It would be better to start with something like `directory` than to build it as we go along, but, hey, this is a hack.

In [6]:
tree = Tree()

# index["Alert"] = ''#int2base(0, 1)
# tree.create_node(index["Alert"] + " " + "Alert", "Alert")

# branch(tree, "Alert", ["Bogus", "Real"])#, prepend=["Unclassified"])

# index["Real"] = ''#int2base(0, 1)
# tree.create_node(index["Real"] + " " + "Alert/Real", "Real")

# branch(tree, "Real", ["Static", "Moving"])#, prepend=['Unclassified'])

index["Static"] = ''#int2base(0, 1)
tree.create_node(index["Static"] + " " + "Alert/Real/Static", "Static")

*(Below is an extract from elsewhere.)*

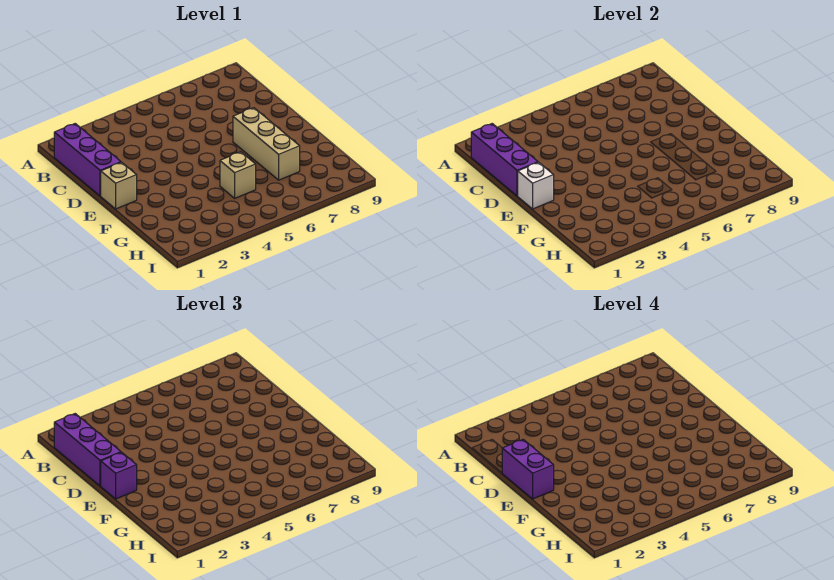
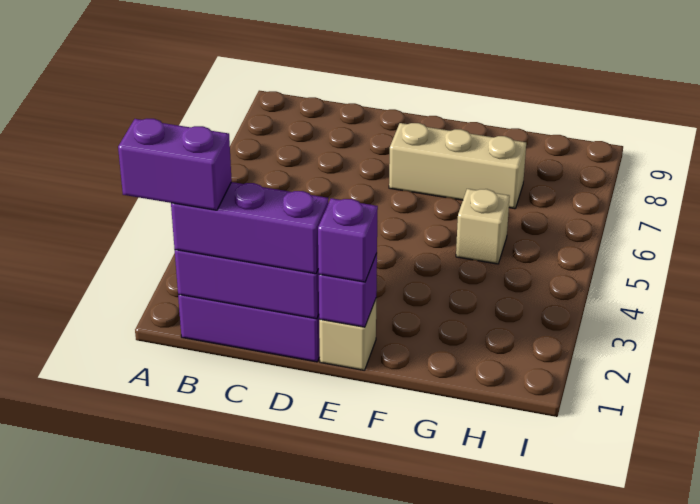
purple brick D1:E1 level 4 -> purple brick A1:B1 level 4
white brick E1 level 2 -> purple brick E1 level 2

# need spot for residual, choose not to classify -- metacategory? possibly rename to "Flagged"?
index["Meta"] = "0"# * (maxdep+1)
tree.create_node(index["Meta"] + " Meta", "Meta", parent = "Static")
branch(tree, "Meta", ["Residual", "NotClassified"])

branch(tree, "Static", ["Non-Recurring", "Recurring"])

branch(tree, "Recurring", ["Periodic", "Non-Periodic"])

branch(tree, "Periodic", ["Cepheid", "RR Lyrae", "Delta Scuti", "EB", "LPV/Mira"])

branch(tree, "Non-Periodic", ["AGN"])

branch(tree, "Non-Recurring", ["SN-like", "Fast", "Long"])

branch(tree, "SN-like", ["Ia", "Ib/c", "II", "Iax", "91bg"])

branch(tree, "Fast", ["KN", "M-dwarf Flare", "Dwarf Novae", "uLens"])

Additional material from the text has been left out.